In effect , they have exactly the same skill ranks and talents as they have now , but they have corrected career skills and their career is Scoundrel instead of doctor how is that difficult. The PC might benefit because they have a few extra skill ranks in out of career skills that were previously career skills ( example knowledge (education, core and lore) , plus a couple of other skills maybe.

Its certainly less drastic than changing one of the basic premise of the game that career choice is important. A simple change from career Colonist to Career smuggler and nothing else except what career skills they NOW have (but still have the same ranks in skills previously bought)

Shrug. Or I just say, hey spend 10XP on top of the required 30 and we're rolling dice immediately instead of noodling over minor XP changes due to swapping out Career skills.

Like I said before, now that I know SAs exist and how much more significant one's starting Career choice is, I don't use this rule bend for my other table, nor will I for any future games.

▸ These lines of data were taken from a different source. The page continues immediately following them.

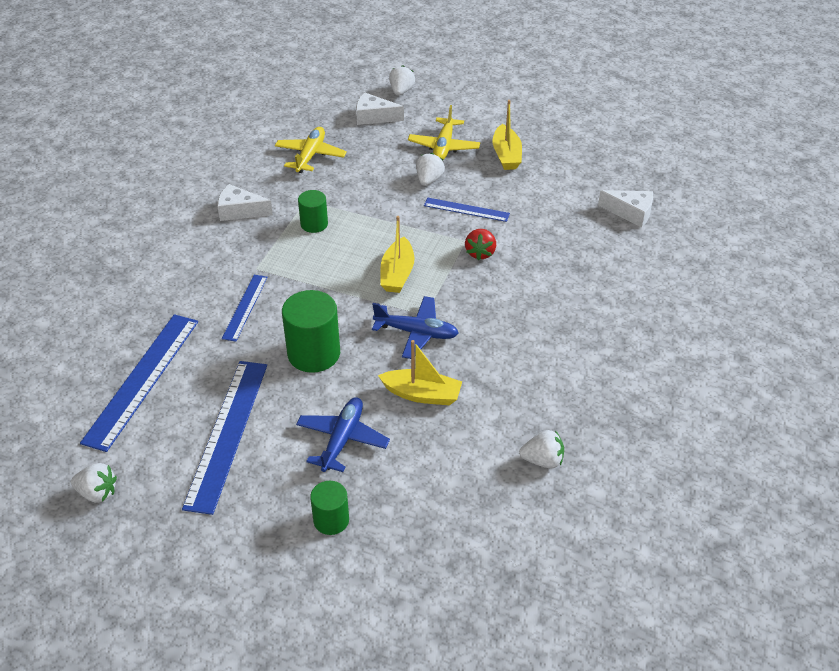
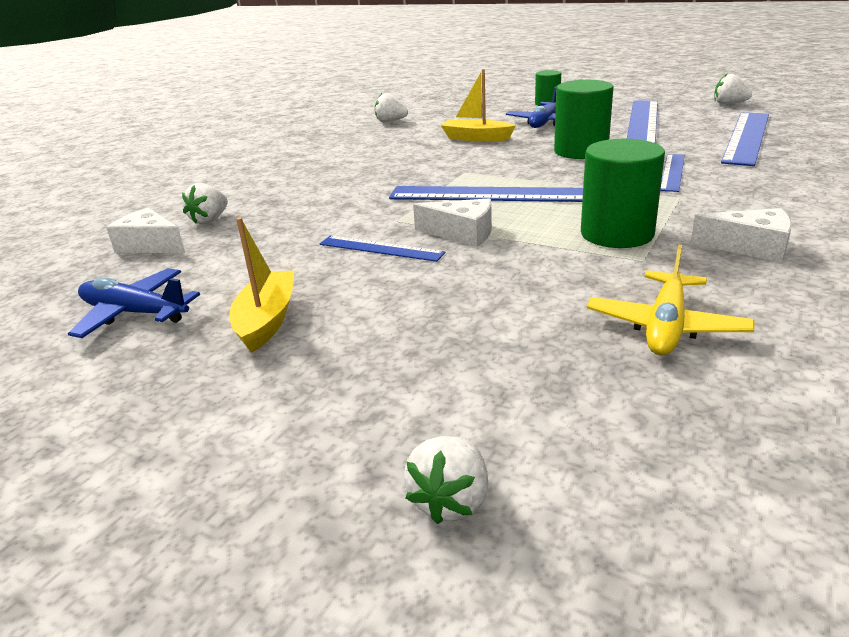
camera: 170 degrees left, 15 degrees down
(314, 224) = (617, 234): green cylinder -> green cylinder, size x1.70
(374, 117) = (533, 413): white cheese -> white cheese (462, 233)
(397, 274) = (492, 194): yellow boat -> blue ruler
(416, 333) = (476, 162): blue plane -> blue plane (135, 313)
(429, 180) = (427, 284): white strawberry -> white strawberry (210, 220)
(444, 147) = (380, 338): yellow plane -> none
(480, 253) = (382, 210): red strawberry -> none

On 7/28/2017 at 4:27 PM, rogue_09 said:

The arguments against are very well reasoned and normally I would agree. But, I likely will be allowing Cross-Sigging in my game based on the fact that we started playing immediately after the Edge core came out. Therefore every character was built using only the six base careers and with no idea Signature Abilities would be an option later.

This won't have a huge effect as most of my table wants their corresponding SA. But a good case is our Colonist-Doctor/Smuggler-Scoundrel. He has no need nor interest in the Colonist SAs, but is about to buy into Gambler or Gunslinger and is ogling Unmatched Fortune. Had we known about this, he would have started as a Scoundrel and made Doctor his second spec.

I'll very likely request an additional XP expenditure, not unlike buying an out of career spec.

But, as I said, now knowing how the SAs work and given most of the career sourcebooks are out, I probably would not allow this in a fresh game.

Why don't you just allow him to rebuild as a smuggler:scoundrel/doctor

I think the only Specialization I would allow players to take outside of their career would be the Colonist signature ability "Unmatched Expertise" as it seems like a solid universal signature ability.